RE: surrogate at java's property file

From: Addison Phillips [wM] (aphillips@webmethods.com)
Date: Wed Oct 03 2001 - 19:31:02 EDT


No fair! You forgot to quote my disclaimer in the next email for my big
boo-boo regarding what an int is in Java. An int is fine, darnit! It's char
that was originally (at least externally) limited to 16-bits. Of course,
many APIs use ints, which don't present a problem.
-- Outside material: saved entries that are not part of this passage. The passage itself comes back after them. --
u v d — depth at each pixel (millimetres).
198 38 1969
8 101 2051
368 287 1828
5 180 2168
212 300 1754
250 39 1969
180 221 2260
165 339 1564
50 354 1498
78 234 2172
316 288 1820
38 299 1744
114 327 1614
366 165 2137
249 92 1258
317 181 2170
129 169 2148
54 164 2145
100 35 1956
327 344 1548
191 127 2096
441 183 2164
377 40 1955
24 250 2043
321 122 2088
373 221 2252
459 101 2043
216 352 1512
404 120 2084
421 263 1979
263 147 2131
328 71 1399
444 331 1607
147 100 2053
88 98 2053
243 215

But java.lang.Character
and java.lang.String would have to change internal representation or add
methods or something to allow surrogate pairs to be evaluated.

Addison

-----Original Message-----
From: Yung-Fong Tang [mailto:ftang@netscape.com]
Sent: Wednesday, October 03, 2001 4:17 PM
To: Addison Phillips [wM]
Cc: unicode@unicode.org; bcbeck@eng.sun.com
Subject: Re: surrogate at java's property file

Brian Beck:
What do you think ?

"Addison Phillips [wM]" wrote:

> Java doesn't define any characters beyond Unicode 2.1.8 at the moment.
It's
> stuck in a time-warp. JDK 1.4 will update to Unicode 3.0... neither of
these
> versions have defined characters in the supplemental planes.
>
> In Java, a java.lang.Character object is closely tied to the definition of
> an "int", the 16-bit numeric type. Many classes and objects make no
> distinction (or worse, conflate a character with an int---many methods are
> defined to take and return ints for "Characters"). As a result, the Java
> character model appears to be tied to UCS-2 (and I don't mean UTF-16). A
> surrogate character *is* recognized to be a surrogate, but a high-low pair
> is not recognized as representing a character, nor can you retrieve the
> character properties of the matched pair.
>
> So to property files. The java.lang.Character sequence U+D800 U+DC00 is
> represented by the sequence "\ud800\udc00". This sequence does NOT
represent
> U+10000. It represents TWO Characters, which happen to be surrogates that
> form a valid pair. I should point out that Java is slightly clever. For
> example, the UTF-8 converter knows that U+D800 U+DC00 represents the
scalar
> value U+10000 and encodes it as a valid four byte sequence: f0-90-80-80
(and
> vice versa, of course).
>
> However, it is unclear how Unicode 3.1 support is going to make it into
JDK
> 1.4++. The APIs are going to have to change to support the supplemental
> planes and the ripple effects on various APIs seems like an interesting
> problem. Perhaps they'll redefine an int to be a 32-bit value and switch
> Java to UTF-32 (yeah, sure.....)
>
> Best Regards,
>
> Addison
>
> Addison P. Phillips
> Globalization Architect / Manager, Globalization Engineering
> webMethods, Inc. 432 Lakeside Drive, Sunnyvale, CA
> +1 408.962.5487 (phone) +1 408.210.3569 (mobile)
> -------------------------------------------------
> Internationalization is an architecture. It is not a feature.
>
> -----Original Message-----
> From: unicode-bounce@unicode.org [mailto:unicode-bounce@unicode.org]On
> Behalf Of Yung-Fong Tang
> Sent: Monday, October 01, 2001 5:10 PM
> To: unicode@unicode.org
> Subject: surrogate at java's property file
>
> Any one know how does Java handle Surrogate pair property file ?
>
> Java's property file use the \u encoding for non ASCII characters,
> therefore U+00a5 is \u00A5. I wonder anyone know how does it handle
> Surrogate Pair?
>
> Does U+10000 (0xd800 0xdc00) encoded as "\u10000" or "\ud800\udc00" ? (I
> think it should be \u10000) or they cannot handle them at all ?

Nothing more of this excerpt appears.